Course - fast & pancake flat
This course is ideal for any athlete, but especially those stepping up from Olympic distance for the first time. The easy-to-navigate lake swim course will suit less experienced swimmers who aren’t great at sighting, while the pancake-flat bike and run sections are perfect for those chasing a PB or who don’t enjoy hills!
Swim - 1.9KM
The swim is a one loop course of the rowing regatta lake so sighting shouldn’t be too much of an issue – just follow the buoy line and you’ll barely have to look up! But do practice a diving start in goggles, or you can just jump. Once around the buoys you’ll head back towards the start and it’s a quick dash to T1. Just before you exit, you’ll swim under a bridge packed with cheering spectators which should give your tired arms a welcome boost. Wetsuits are recommended.
BIke - 90KM
After exiting transition, the mildly rolling, out-and-back course first takes you out of the Sportpark Duisburg through the western parts of the city and over the Rhine via the historic “Solidarity Bridge (Brücke der Solidarität) before heading along the river. After the U-turn, you double back to the Sportpark before starting your second lap. Thanks to smooth, closed roads, you can put the hammer down and go for that PB – definitely a course for aero-bars. And to keep you fuelled up there are feed stations at the 30km/60km mark.
Run - 21.1KM
Still on for the PB? If the legs are still willing, you won’t find a much flatter run as you head out along the path around the rowing lake and pass the race village. On your third loop, prepare for your big moment – crossing the finish line inside the grounds of MSV Duisburg football club aka “Die Zebras”! .

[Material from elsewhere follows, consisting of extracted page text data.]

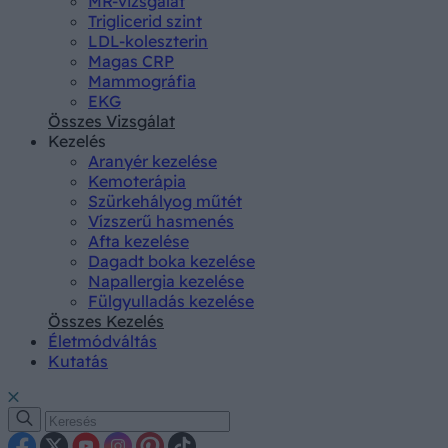
MR-vizsgálat
Triglicerid szint
LDL-koleszterin
Magas CRP
Mammográfia
EKG
Összes Vizsgálat
Kezelés
Aranyér kezelése
Kemoterápia
Szürkehályog műtét
Vízszerű hasmenés
Afta kezelése
Dagadt boka kezelése
Napallergia kezelése
Fülgyulladás kezelése
Összes Kezelés
Életmódváltás
Kutatás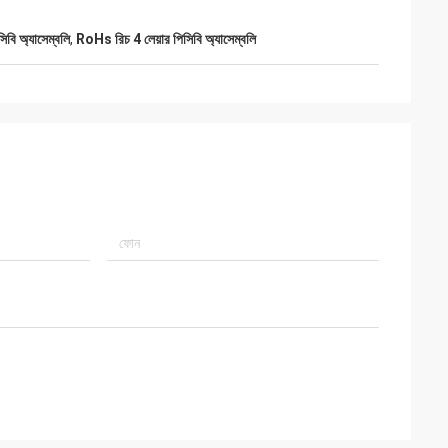
সিবি অ্যাসেম্বলি
,
RoHs রিচ 4 লেয়ার পিসিবি অ্যাসেম্বলি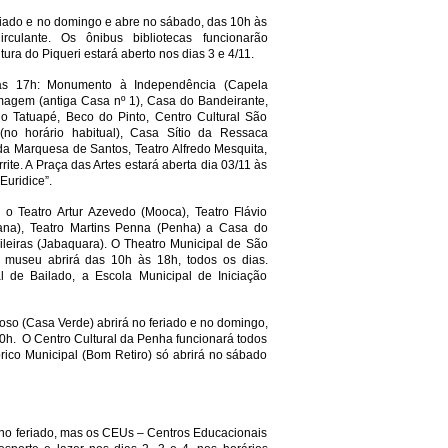
eriado e no domingo e abre no sábado, das 10h às
irculante. Os ônibus bibliotecas funcionarão
ura do Piqueri estará aberto nos dias 3 e 4/11.
 às 17h: Monumento à Independência (Capela
magem (antiga Casa nº 1), Casa do Bandeirante,
o Tatuapé, Beco do Pinto, Centro Cultural São
 (no horário habitual), Casa Sítio da Ressaca
 da Marquesa de Santos, Teatro Alfredo Mesquita,
rite. A Praça das Artes estará aberta dia 03/11 às
Euridice”.
 o Teatro Artur Azevedo (Mooca), Teatro Flávio
iana), Teatro Martins Penna (Penha) a Casa do
sileiras (Jabaquara). O Theatro Municipal de São
museu abrirá das 10h às 18h, todos os dias.
 de Bailado, a Escola Municipal de Iniciação
oso (Casa Verde) abrirá no feriado e no domingo,
0h. O Centro Cultural da Penha funcionará todos
órico Municipal (Bom Retiro) só abrirá no sábado
 no feriado, mas os CEUs – Centros Educacionais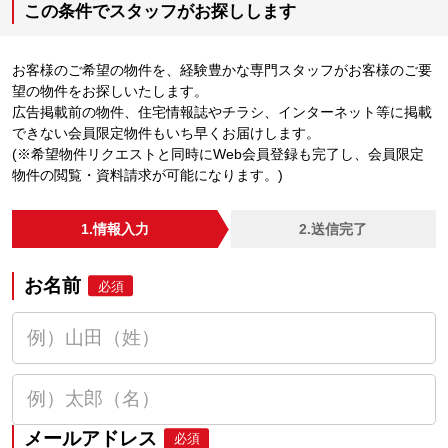
この条件でスタッフがお探しします
お客様のご希望の物件を、経験豊かな専門スタッフがお客様のご要
望の物件をお探しいたします。
広告掲載前の物件、住宅情報誌やチラシ、インターネット等に掲載
できない会員限定物件もいち早くお届けします。
(※希望物件リクエストと同時にWeb会員登録も完了し、会員限定
物件の閲覧・資料請求が可能になります。)
1.情報入力
2.送信完了
お名前
必須
メールアドレス
必須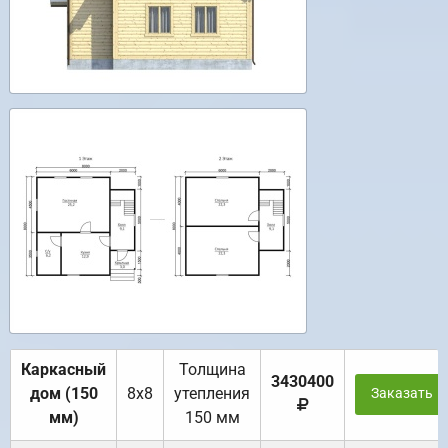
Каркасный
Толщина
3430400
дом (150
8х8
утепления
Заказать
мм)
150 мм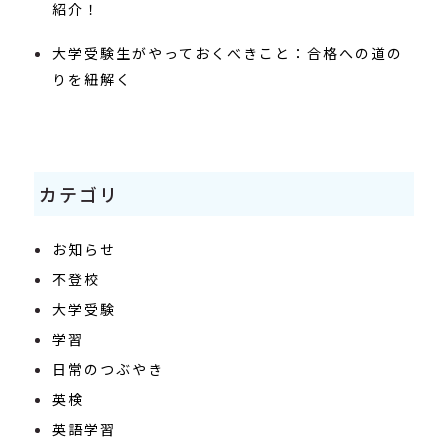
紹介！
大学受験生がやっておくべきこと：合格への道の
りを紐解く
カテゴリ
お知らせ
不登校
大学受験
学習
日常のつぶやき
英検
英語学習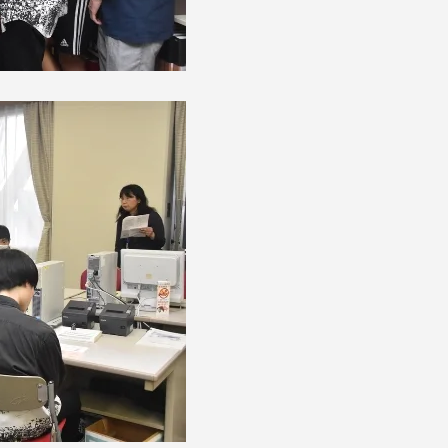
セス情報
パス
湘南キャンパス
伊勢原キャンパス
と
札幌キャンパス
パス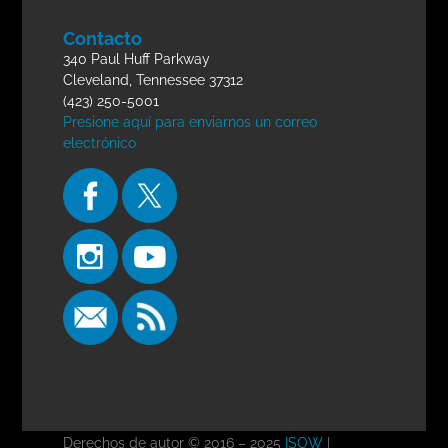
Contacto
340 Paul Huff Parkway
Cleveland, Tennessee 37312
(423) 250-5001
Presione aquí para enviarnos un correo
electrónico
Derechos de autor © 2016 – 2025
ISOW
|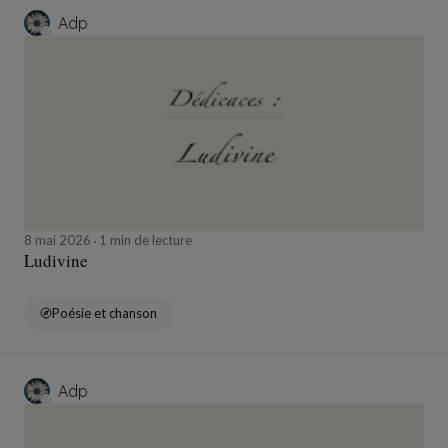
Adp
8 mai 2026
1 min de lecture
Ludivine
Poésie et chanson
Adp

Spectators - staying local
With the closed roads, watching the bike leg after it leaves Duisburg centre might prove tricky so spectators will probably find it easier position themselves at the Sportpark Duisburg, the heart of the action where the start and finish lines, U-turn points and single transition area are all located.
That way, they’ve got multiple chances to spot you as well as it being handy for activities in the park such as rope courses or the indoor ice rink for any younger supporters.

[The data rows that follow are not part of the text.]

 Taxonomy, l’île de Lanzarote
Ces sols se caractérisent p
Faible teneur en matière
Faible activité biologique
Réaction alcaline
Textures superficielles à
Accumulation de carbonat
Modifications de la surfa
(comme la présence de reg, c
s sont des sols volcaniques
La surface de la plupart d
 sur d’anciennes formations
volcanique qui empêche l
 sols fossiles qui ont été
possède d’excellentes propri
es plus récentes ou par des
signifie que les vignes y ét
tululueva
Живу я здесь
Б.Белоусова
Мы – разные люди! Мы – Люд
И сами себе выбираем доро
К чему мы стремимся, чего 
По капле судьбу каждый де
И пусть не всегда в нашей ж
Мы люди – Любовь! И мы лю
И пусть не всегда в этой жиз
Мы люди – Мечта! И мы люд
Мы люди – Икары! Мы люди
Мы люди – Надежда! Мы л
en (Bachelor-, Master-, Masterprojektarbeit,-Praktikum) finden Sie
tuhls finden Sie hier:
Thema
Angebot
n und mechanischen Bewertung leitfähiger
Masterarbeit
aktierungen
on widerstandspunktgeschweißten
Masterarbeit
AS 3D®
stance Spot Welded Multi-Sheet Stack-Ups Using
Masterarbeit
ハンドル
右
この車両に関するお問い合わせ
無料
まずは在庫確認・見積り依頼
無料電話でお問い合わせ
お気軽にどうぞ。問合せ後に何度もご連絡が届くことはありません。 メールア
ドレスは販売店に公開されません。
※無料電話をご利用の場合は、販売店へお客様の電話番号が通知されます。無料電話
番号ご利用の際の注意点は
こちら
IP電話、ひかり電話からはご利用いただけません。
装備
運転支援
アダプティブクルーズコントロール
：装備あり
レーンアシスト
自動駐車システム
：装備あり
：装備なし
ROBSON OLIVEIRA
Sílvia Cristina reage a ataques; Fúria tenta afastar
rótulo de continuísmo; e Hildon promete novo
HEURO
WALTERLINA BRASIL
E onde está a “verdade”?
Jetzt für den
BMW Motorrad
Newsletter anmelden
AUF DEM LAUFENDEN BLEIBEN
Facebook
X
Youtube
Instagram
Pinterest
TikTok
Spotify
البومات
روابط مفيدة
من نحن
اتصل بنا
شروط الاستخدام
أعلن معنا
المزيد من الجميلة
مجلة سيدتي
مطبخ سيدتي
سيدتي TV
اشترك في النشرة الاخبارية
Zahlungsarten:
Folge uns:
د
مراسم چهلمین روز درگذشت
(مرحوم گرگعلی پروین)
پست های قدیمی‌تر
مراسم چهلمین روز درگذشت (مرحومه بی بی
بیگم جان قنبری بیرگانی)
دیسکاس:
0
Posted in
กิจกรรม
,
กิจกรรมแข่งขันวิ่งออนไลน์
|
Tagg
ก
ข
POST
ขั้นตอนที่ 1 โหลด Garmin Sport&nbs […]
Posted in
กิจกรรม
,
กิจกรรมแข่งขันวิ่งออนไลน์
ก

Friends and family can watch the swim start from the grandstand overlooking the rowing lake but also from the banks or on the bridge over the exit area.
They’ll also on enjoy the food, refreshments not to mention the buzzing atmosphere in the race village, waiting for you to come by on the bike and run courses.

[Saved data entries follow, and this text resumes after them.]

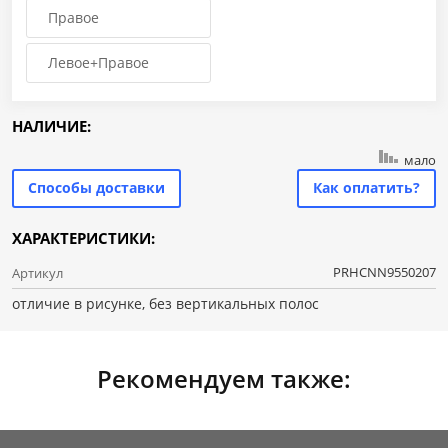
Правое
Левое+Правое
НАЛИЧИЕ:
мало
Способы доставки
Как оплатить?
ХАРАКТЕРИСТИКИ:
PRHCNN9550207
Артикул
отличие в рисунке, без вертикальных полос
Рекомендуем также: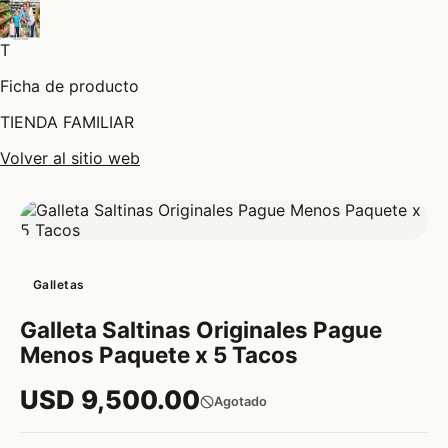
T
Ficha de producto
TIENDA FAMILIAR
Volver al sitio web
Galletas
Galleta Saltinas Originales Pague
Menos Paquete x 5 Tacos
USD 9,500.00
Agotado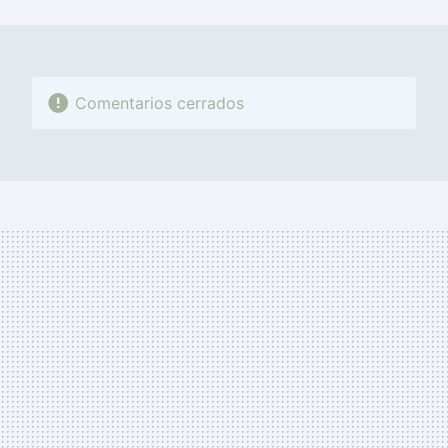
MAIL
Comentarios cerrados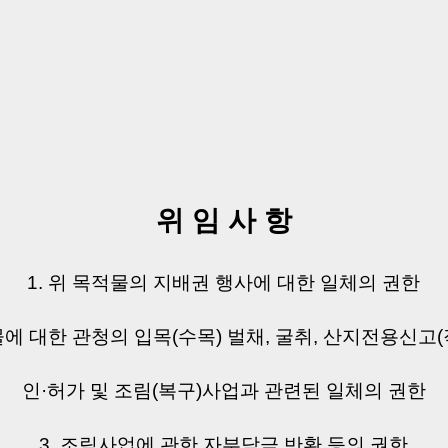
위 임 사 항
1. 위 목적물의 지배권 행사에 대한 일체의 권한
적물에 대한 관청의 입목(수목) 벌채, 굴취, 산지전용신고
인·허가 및 조림(복구)사업과 관련된 일체의 권한
3. 조림사업에 관한 자부담금 반환 등의 권한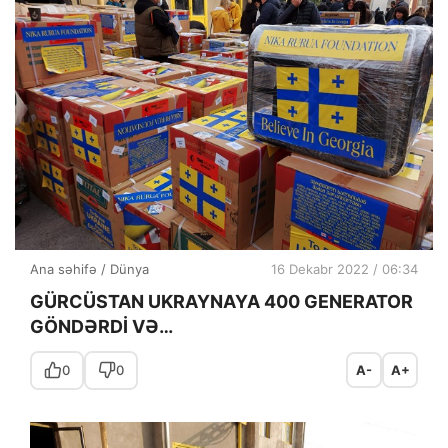
Ana səhifə
/
Dünya
16 Dekabr 2022 / 06:34
GÜRCÜSTAN UKRAYNAYA 400 GENERATOR
GÖNDƏRDİ VƏ…
0
0
A-
A+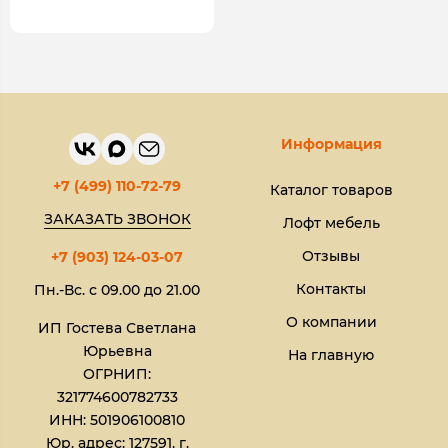
Информация
+7 (499) 110-72-79
Каталог товаров
ЗАКАЗАТЬ ЗВОНОК
Лофт мебель
Отзывы
+7 (903) 124-03-07
Контакты
Пн.-Вс. с 09.00 до 21.00
О компании
ИП Гостева Светлана
Юрьевна​
На главную
ОГРНИП:
321774600782733
ИНН: 501906100810
Юр. адрес: 127591, г.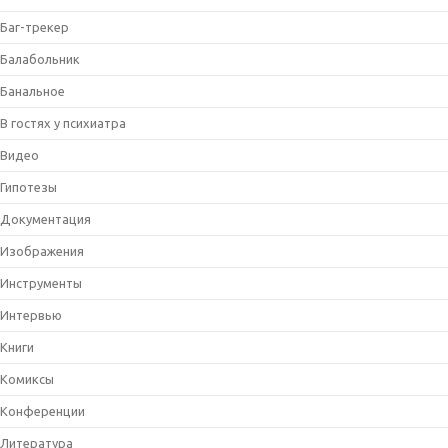
Баг-трекер
Балабольник
Банальное
В гостях у психиатра
Видео
Гипотезы
Документация
Изображения
Инструменты
Интервью
Книги
Комиксы
Конференции
Литература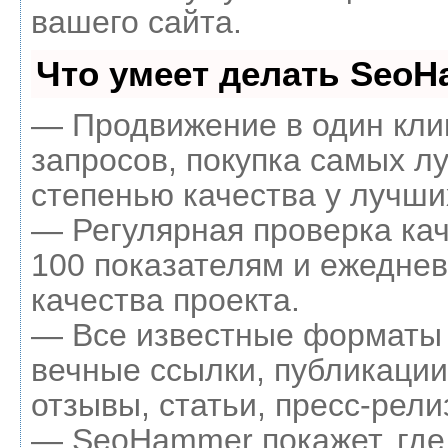
вашего сайта.
Что умеет делать Seo
— Продвижение в один кли
запросов, покупка самых л
степенью качества у лучши
— Регулярная проверка кач
100 показателям и ежеднев
качества проекта.
— Все известные форматы 
вечные ссылки, публикации
отзывы, статьи, пресс-рели
— SeoHammer покажет, где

Then, they’re just a few strides away from the football stadium where they can experience the thrill of watching your final lap of honour before receiving your iconic M-dot medal.
Race-cation - where old meets new
Once racing is over, it’s time to kick back and enjoy a break in this fascinating city exploring everything from its industrial heritage to the lively art and nightlife culture whether you’re travelling with friends or family.
Buy a 24 or 48 hour WelcomeRuhr card which allows you to whizz around on public transport and includes entry into the city’s museums.
Culture vultures will love the museums and art galleries which feature works by world famous artists as well as documenting the Duisburg’s rich industrial and shipping history.
Küppersmühle Museum of Modern Art and the Lehmbruck Museum of modern sculpture are especially worth a visit.
A popular quirky tourist sight is the Landscape Park (Landschaftspark), an old ironworks transformed into a park with trails and a rope course.
On a similar theme, an old slag heap is now the site of Tiger &Turtle – Magic Mountain, an impressive spiral steel sculpture you can walk up for stunning views over the city and rivers.
On a hot sunny day, you needn’t stray any further than the Sportpark Duisburg and the adjacent Six Lakes (Sechs Seen) for watersports including wakeboarding and sailing or simply enjoy the lido and lounging on the sandy beach.
Thirsty and hungry? Then head to the waterfront eateries and bars at the Inner Harbour area (Innenhafen) the rejuvenated docklands which look magical when all lit up at night.